To do: Could you write out every record below exactly, leaving the pictures out?

Supplied material:
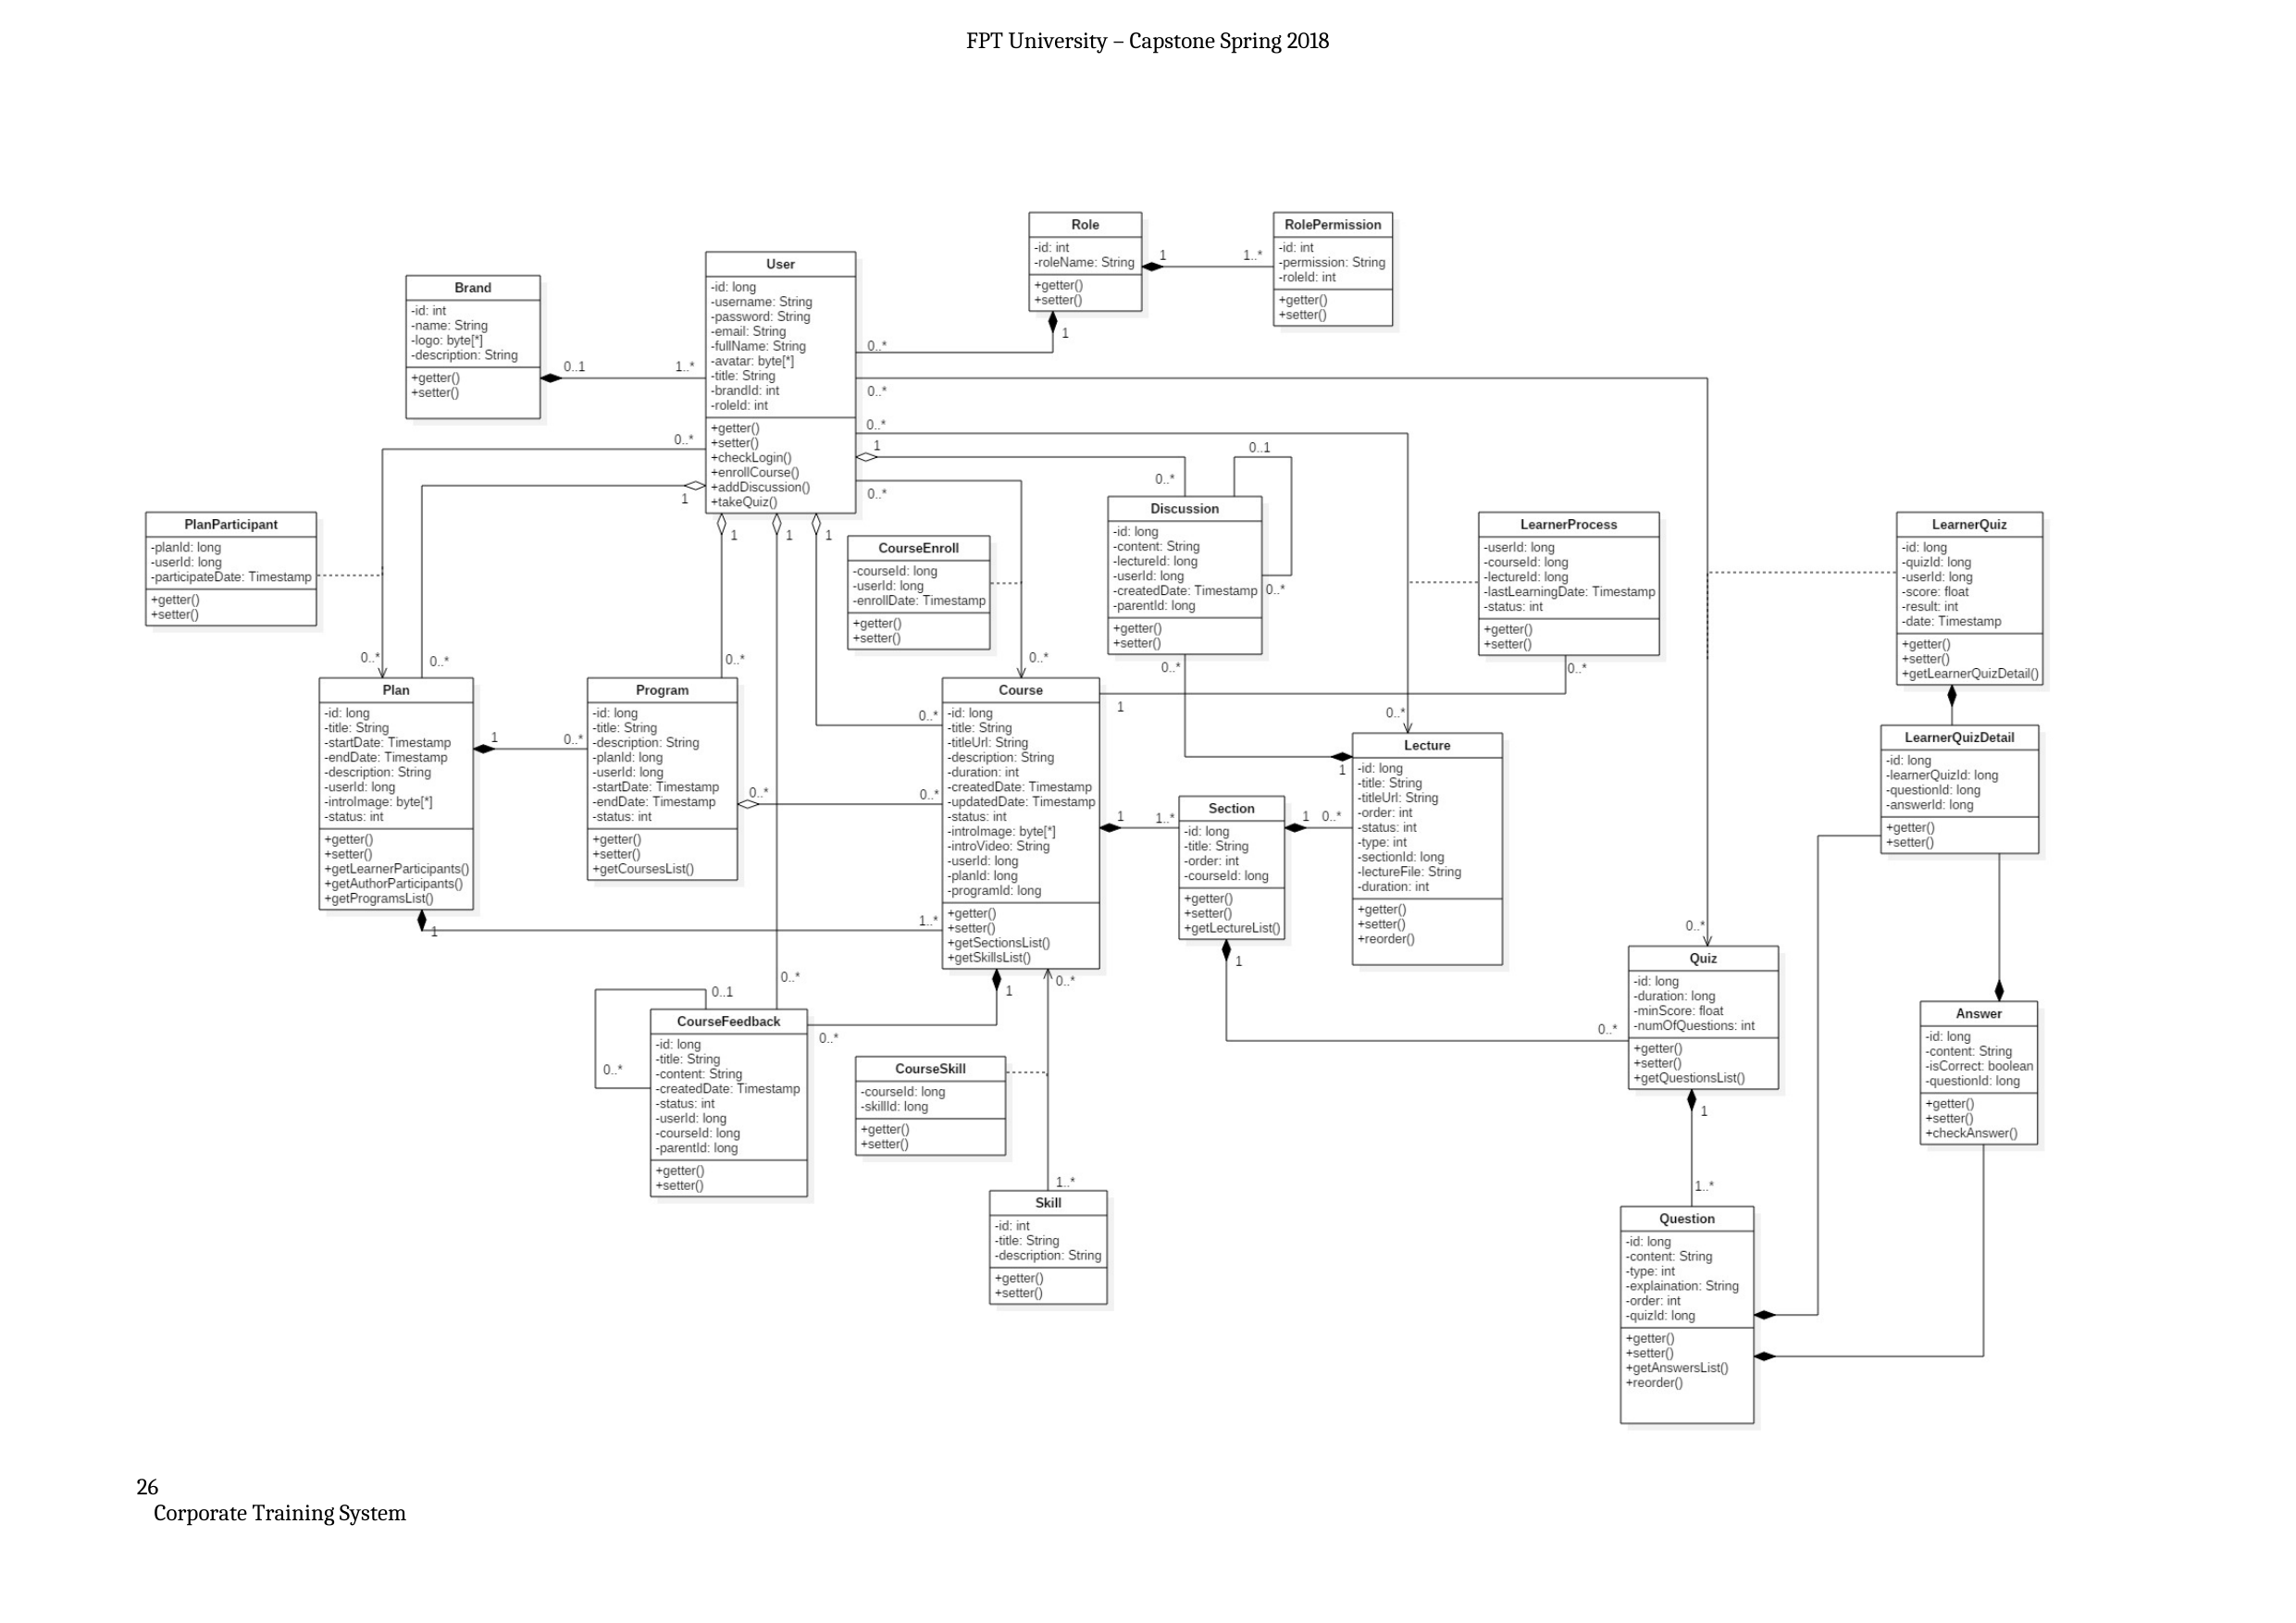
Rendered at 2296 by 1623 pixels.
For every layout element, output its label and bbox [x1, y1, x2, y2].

picture [136, 203, 2082, 1463]
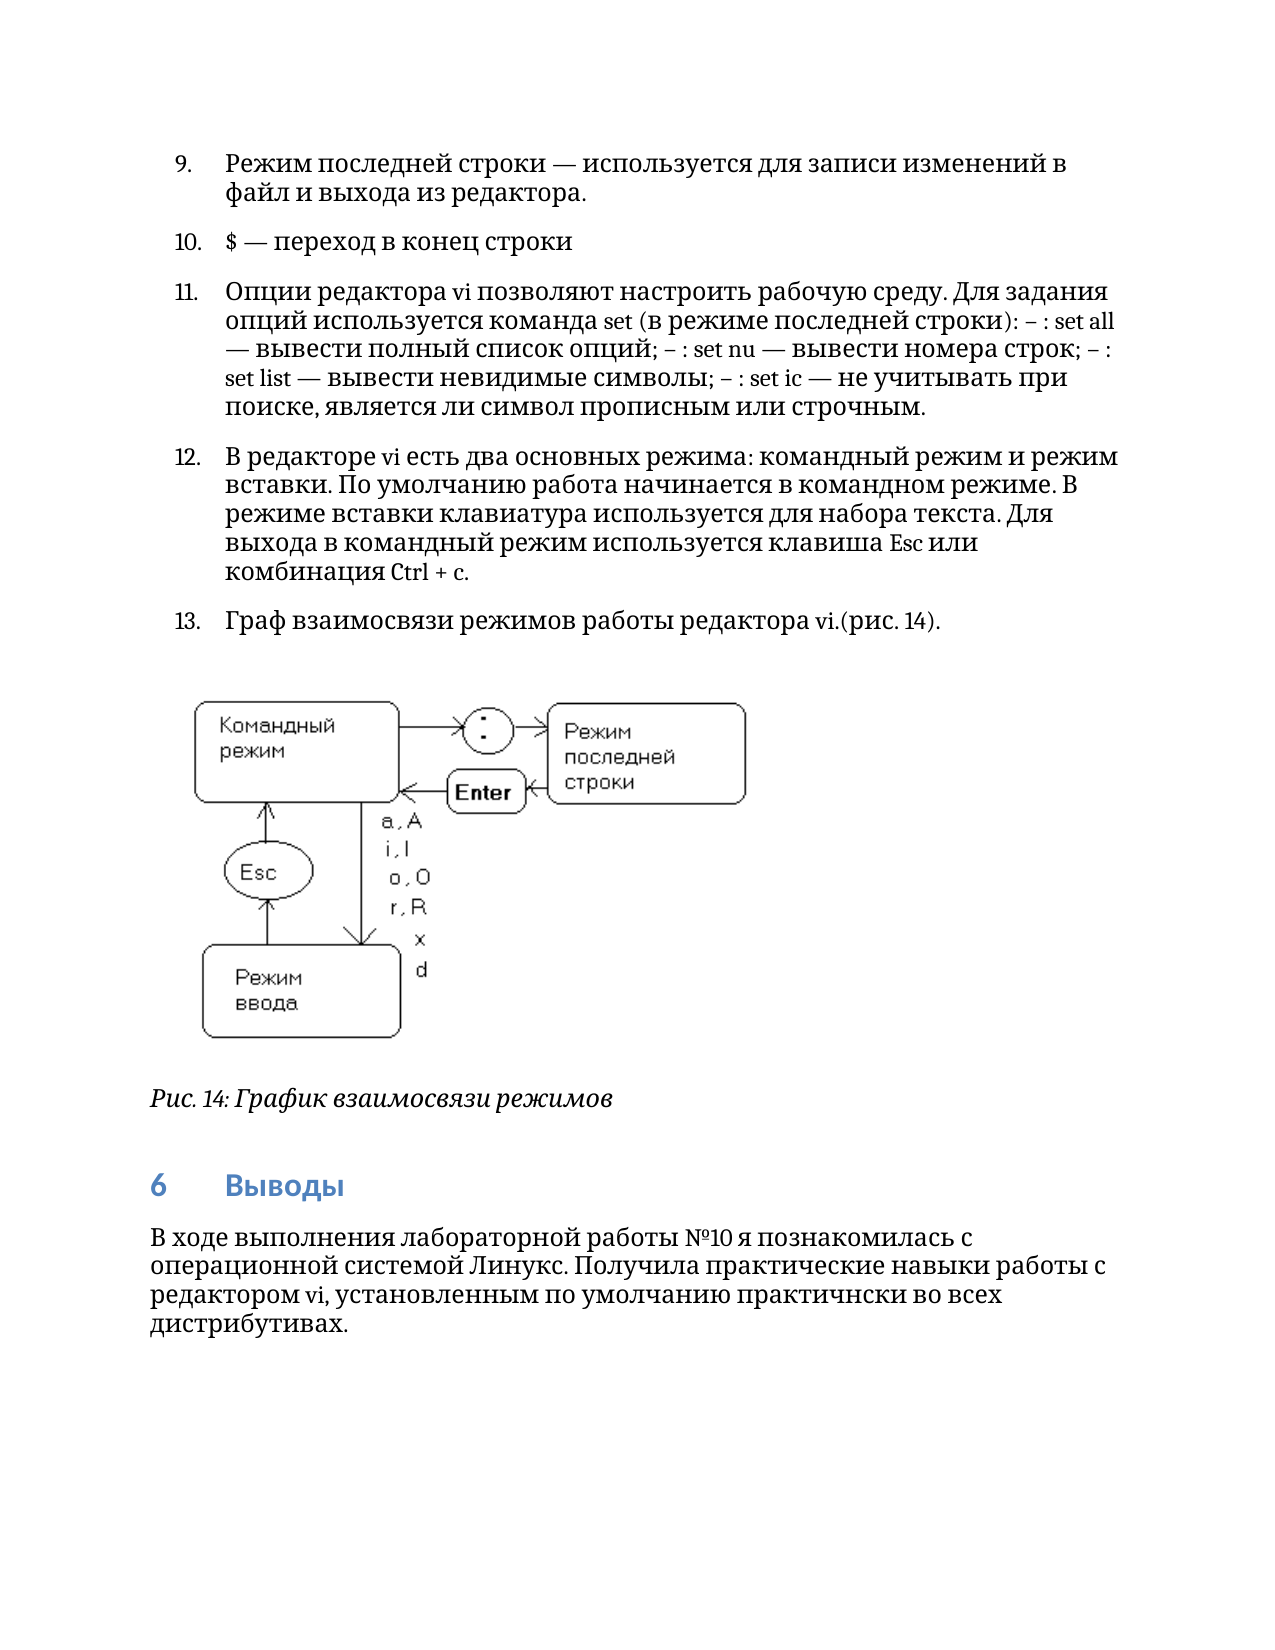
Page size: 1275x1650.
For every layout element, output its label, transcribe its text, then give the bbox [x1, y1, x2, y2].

text Рис. 14: График взаимосвязи режимов [150, 1085, 1125, 1114]
list Граф взаимосвязи режимов работы редактора vi.(рис. 14). [175, 607, 1125, 636]
subtitle 6 Выводы [150, 1164, 1125, 1205]
list $ — переход в конец строки [175, 228, 1125, 257]
list Опции редактора vi позволяют настроить рабочую среду. Для задания опций используется команда set (в режиме последней строки): – : set all — вывести полный список опций; – : set nu — вывести номера строк; – : set list — вывести невидимые символы; – : set ic — не учитывать при поиске, является ли символ прописным или строчным. [175, 278, 1125, 422]
list В редакторе vi есть два основных режима: командный режим и режим вставки. По умолчанию работа начинается в командном режиме. В режиме вставки клавиатура используется для набора текста. Для выхода в командный режим используется клавиша Esc или комбинация Ctrl + c. [175, 442, 1125, 586]
picture [168, 656, 762, 1065]
list Режим последней строки — используется для записи изменений в файл и выхода из редактора. [175, 150, 1125, 207]
text В ходе выполнения лабораторной работы №10 я познакомилась с операционной системой Линукс. Получила практические навыки работы с редактором vi, установленным по умолчанию практичнски во всех дистрибутивах. [150, 1223, 1125, 1338]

Expected output:
Rendered at 2296 by 1623 pixels.
For every layout element, output its label and bbox [x1, y1, x2, y2].

picture [136, 203, 2082, 1463]
Page size: 1275x1650.
For every layout element, output its label, transcribe its text, then give the bbox [x1, y1, x2, y2].

text Рис. 14: График взаимосвязи режимов [150, 1085, 1125, 1114]
list Граф взаимосвязи режимов работы редактора vi.(рис. 14). [175, 607, 1125, 636]
subtitle 6 Выводы [150, 1164, 1125, 1205]
list $ — переход в конец строки [175, 228, 1125, 257]
list Опции редактора vi позволяют настроить рабочую среду. Для задания опций используется команда set (в режиме последней строки): – : set all — вывести полный список опций; – : set nu — вывести номера строк; – : set list — вывести невидимые символы; – : set ic — не учитывать при поиске, является ли символ прописным или строчным. [175, 278, 1125, 422]
list В редакторе vi есть два основных режима: командный режим и режим вставки. По умолчанию работа начинается в командном режиме. В режиме вставки клавиатура используется для набора текста. Для выхода в командный режим используется клавиша Esc или комбинация Ctrl + c. [175, 442, 1125, 586]
picture [168, 656, 762, 1065]
list Режим последней строки — используется для записи изменений в файл и выхода из редактора. [175, 150, 1125, 207]
text В ходе выполнения лабораторной работы №10 я познакомилась с операционной системой Линукс. Получила практические навыки работы с редактором vi, установленным по умолчанию практичнски во всех дистрибутивах. [150, 1223, 1125, 1338]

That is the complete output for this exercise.